EXERCISE: Transcribe, character for character, the portion of the records that opens with the line containing "genus: Guettarda" and closes with the final line of the records, including both of those lines.
##############################
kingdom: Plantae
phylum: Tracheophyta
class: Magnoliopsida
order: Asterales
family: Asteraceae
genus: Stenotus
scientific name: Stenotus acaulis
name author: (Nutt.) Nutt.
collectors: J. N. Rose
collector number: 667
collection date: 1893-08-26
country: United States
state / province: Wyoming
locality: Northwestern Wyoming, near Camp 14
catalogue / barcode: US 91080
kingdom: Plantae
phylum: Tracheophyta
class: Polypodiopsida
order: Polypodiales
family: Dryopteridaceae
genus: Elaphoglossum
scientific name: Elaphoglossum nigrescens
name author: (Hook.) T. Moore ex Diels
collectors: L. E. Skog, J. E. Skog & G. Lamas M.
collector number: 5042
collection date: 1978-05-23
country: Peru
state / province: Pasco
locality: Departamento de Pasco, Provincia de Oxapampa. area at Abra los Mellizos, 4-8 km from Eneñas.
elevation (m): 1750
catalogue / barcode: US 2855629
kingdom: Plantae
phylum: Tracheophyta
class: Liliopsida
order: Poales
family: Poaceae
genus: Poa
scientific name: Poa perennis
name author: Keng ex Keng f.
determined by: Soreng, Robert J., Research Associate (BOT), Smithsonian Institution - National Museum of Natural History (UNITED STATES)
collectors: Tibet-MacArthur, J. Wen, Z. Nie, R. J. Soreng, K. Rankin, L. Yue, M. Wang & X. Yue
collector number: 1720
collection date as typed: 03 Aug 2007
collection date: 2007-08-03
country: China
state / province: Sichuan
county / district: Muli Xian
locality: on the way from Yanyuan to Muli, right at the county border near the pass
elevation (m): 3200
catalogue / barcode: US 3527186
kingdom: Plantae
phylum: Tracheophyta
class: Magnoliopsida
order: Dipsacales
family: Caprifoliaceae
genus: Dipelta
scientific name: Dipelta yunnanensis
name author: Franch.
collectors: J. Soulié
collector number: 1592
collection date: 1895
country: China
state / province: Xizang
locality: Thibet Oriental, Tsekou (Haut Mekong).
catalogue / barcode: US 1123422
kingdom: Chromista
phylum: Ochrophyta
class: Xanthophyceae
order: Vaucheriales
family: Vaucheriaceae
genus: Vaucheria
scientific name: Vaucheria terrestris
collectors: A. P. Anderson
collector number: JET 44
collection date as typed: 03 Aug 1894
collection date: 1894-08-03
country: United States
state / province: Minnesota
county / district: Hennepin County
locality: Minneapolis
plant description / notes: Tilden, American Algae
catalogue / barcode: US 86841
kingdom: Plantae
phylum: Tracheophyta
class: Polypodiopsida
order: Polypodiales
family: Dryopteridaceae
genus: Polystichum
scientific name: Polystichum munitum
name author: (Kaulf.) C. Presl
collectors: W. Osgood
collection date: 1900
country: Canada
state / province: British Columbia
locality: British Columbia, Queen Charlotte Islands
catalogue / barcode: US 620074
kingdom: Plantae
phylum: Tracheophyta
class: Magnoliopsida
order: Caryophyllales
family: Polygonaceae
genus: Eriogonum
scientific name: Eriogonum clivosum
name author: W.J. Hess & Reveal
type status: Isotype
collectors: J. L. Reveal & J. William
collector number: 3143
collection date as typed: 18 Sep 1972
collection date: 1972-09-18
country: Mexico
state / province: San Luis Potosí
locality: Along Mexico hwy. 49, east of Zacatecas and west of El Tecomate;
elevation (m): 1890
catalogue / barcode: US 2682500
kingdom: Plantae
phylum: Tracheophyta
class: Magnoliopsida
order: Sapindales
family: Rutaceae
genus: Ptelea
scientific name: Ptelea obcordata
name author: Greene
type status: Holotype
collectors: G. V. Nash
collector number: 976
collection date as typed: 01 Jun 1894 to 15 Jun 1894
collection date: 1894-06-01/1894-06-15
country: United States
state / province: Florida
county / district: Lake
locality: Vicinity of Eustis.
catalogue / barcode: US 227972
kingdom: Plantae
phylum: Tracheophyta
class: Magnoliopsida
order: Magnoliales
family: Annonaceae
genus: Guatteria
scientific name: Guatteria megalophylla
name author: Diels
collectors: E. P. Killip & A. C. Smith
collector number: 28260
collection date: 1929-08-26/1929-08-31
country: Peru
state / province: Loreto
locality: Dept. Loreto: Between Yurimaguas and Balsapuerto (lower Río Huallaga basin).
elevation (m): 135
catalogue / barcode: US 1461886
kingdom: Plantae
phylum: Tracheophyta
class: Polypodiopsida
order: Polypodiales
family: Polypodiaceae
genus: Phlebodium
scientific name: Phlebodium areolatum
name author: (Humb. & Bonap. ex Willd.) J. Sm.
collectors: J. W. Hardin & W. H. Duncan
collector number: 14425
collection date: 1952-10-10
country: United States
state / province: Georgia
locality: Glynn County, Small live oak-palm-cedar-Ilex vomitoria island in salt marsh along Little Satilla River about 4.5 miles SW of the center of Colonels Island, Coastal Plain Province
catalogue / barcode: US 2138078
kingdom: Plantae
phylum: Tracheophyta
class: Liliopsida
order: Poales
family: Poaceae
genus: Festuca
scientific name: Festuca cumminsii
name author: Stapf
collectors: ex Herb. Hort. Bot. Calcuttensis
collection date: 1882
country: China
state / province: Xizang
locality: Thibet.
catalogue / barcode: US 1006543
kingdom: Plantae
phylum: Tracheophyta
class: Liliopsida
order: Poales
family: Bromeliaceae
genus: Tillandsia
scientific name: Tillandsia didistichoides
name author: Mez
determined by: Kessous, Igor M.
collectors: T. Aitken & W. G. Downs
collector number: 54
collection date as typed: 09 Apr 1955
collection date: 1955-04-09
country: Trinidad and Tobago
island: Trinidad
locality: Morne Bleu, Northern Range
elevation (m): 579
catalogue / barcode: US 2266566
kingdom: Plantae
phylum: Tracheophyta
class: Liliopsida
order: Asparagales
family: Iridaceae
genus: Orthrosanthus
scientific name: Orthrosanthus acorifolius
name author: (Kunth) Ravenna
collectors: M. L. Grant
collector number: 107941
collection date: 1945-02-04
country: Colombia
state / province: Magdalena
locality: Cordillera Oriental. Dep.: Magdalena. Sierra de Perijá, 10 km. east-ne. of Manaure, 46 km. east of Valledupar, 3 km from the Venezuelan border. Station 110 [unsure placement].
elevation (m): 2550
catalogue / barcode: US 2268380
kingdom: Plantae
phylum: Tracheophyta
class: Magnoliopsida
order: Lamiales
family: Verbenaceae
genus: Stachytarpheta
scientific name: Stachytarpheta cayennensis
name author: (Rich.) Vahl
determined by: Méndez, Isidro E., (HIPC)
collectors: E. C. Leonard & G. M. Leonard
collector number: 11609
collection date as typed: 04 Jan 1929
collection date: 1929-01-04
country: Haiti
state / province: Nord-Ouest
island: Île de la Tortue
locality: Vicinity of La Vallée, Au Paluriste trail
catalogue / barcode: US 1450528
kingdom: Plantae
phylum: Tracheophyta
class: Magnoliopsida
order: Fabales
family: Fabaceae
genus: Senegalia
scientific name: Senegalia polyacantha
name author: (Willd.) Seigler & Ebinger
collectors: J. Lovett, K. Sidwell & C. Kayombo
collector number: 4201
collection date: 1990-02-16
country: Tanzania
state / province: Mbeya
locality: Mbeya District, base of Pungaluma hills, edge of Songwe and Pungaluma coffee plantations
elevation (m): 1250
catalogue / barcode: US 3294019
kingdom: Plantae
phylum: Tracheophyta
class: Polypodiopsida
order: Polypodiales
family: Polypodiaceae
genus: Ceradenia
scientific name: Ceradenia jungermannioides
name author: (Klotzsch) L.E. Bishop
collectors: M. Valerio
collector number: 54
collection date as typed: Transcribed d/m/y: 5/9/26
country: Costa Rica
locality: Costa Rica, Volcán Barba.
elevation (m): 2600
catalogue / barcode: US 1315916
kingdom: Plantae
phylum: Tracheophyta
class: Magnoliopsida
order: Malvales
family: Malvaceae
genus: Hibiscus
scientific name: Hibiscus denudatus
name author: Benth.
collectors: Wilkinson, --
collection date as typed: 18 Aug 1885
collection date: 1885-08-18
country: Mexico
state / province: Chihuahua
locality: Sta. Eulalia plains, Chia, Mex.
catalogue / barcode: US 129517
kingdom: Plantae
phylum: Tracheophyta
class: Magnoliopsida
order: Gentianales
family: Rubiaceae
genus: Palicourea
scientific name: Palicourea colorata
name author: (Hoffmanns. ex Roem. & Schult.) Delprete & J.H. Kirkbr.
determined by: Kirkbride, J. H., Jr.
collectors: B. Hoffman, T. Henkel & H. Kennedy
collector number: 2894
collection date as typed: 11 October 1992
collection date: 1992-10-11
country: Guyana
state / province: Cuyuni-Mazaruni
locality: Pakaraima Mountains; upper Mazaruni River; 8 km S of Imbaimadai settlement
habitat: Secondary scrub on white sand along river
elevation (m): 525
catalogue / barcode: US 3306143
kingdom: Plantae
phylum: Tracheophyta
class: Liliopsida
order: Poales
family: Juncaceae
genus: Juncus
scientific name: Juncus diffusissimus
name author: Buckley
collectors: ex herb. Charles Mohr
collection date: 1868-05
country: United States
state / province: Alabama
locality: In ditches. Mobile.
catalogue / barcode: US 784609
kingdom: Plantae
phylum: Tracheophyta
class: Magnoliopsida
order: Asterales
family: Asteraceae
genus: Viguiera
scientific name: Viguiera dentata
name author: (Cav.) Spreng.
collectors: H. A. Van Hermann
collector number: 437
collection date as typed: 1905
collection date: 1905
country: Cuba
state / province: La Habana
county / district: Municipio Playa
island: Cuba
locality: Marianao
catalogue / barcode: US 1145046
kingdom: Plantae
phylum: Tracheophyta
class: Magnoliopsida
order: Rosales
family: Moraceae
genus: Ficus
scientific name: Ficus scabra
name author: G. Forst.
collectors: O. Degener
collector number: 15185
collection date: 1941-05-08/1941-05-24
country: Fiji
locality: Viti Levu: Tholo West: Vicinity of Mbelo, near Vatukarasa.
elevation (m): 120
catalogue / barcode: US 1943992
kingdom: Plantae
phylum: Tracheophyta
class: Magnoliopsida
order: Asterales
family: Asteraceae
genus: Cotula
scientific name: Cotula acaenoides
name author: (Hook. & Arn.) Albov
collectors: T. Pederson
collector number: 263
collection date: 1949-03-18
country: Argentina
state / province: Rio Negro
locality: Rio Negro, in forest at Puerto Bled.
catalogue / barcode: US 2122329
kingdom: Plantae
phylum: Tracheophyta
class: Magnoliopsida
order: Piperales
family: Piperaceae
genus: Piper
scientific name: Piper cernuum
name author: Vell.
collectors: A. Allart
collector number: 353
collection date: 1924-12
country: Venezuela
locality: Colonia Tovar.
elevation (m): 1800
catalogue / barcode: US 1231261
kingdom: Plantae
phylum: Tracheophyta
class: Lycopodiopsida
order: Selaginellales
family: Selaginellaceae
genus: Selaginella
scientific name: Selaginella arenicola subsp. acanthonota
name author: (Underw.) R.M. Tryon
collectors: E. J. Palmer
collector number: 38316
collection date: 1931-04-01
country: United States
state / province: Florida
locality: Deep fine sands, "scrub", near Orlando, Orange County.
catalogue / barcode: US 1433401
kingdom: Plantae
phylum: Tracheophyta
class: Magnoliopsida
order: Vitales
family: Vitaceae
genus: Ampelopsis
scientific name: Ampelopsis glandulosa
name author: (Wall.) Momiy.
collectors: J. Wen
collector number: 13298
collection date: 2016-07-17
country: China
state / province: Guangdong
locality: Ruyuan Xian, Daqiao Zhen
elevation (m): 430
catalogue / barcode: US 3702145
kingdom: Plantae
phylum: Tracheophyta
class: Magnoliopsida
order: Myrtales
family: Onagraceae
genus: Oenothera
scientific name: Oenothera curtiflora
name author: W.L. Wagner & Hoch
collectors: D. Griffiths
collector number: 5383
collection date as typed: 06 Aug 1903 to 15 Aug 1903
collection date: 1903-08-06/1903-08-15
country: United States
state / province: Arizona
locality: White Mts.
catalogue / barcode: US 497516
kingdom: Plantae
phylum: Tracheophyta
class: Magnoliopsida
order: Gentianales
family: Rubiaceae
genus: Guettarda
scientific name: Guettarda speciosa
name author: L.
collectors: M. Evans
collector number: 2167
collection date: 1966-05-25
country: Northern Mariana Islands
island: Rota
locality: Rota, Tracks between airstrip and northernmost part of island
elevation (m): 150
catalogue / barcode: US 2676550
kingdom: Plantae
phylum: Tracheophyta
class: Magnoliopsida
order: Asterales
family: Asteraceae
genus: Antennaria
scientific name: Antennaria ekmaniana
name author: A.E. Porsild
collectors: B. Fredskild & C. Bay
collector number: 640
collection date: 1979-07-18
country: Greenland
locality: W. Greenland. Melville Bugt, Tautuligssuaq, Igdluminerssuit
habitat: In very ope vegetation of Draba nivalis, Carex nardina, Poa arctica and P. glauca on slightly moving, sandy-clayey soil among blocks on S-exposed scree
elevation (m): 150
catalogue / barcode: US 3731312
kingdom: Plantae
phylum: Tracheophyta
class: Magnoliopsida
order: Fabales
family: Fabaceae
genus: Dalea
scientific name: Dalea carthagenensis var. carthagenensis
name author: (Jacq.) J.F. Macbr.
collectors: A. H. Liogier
##############################
ANSWER TO THIS TASK:
genus: Guettarda
scientific name: Guettarda speciosa
name author: L.
collectors: M. Evans
collector number: 2167
collection date: 1966-05-25
country: Northern Mariana Islands
island: Rota
locality: Rota, Tracks between airstrip and northernmost part of island
elevation (m): 150
catalogue / barcode: US 2676550
kingdom: Plantae
phylum: Tracheophyta
class: Magnoliopsida
order: Asterales
family: Asteraceae
genus: Antennaria
scientific name: Antennaria ekmaniana
name author: A.E. Porsild
collectors: B. Fredskild & C. Bay
collector number: 640
collection date: 1979-07-18
country: Greenland
locality: W. Greenland. Melville Bugt, Tautuligssuaq, Igdluminerssuit
habitat: In very ope vegetation of Draba nivalis, Carex nardina, Poa arctica and P. glauca on slightly moving, sandy-clayey soil among blocks on S-exposed scree
elevation (m): 150
catalogue / barcode: US 3731312
kingdom: Plantae
phylum: Tracheophyta
class: Magnoliopsida
order: Fabales
family: Fabaceae
genus: Dalea
scientific name: Dalea carthagenensis var. carthagenensis
name author: (Jacq.) J.F. Macbr.
collectors: A. H. Liogier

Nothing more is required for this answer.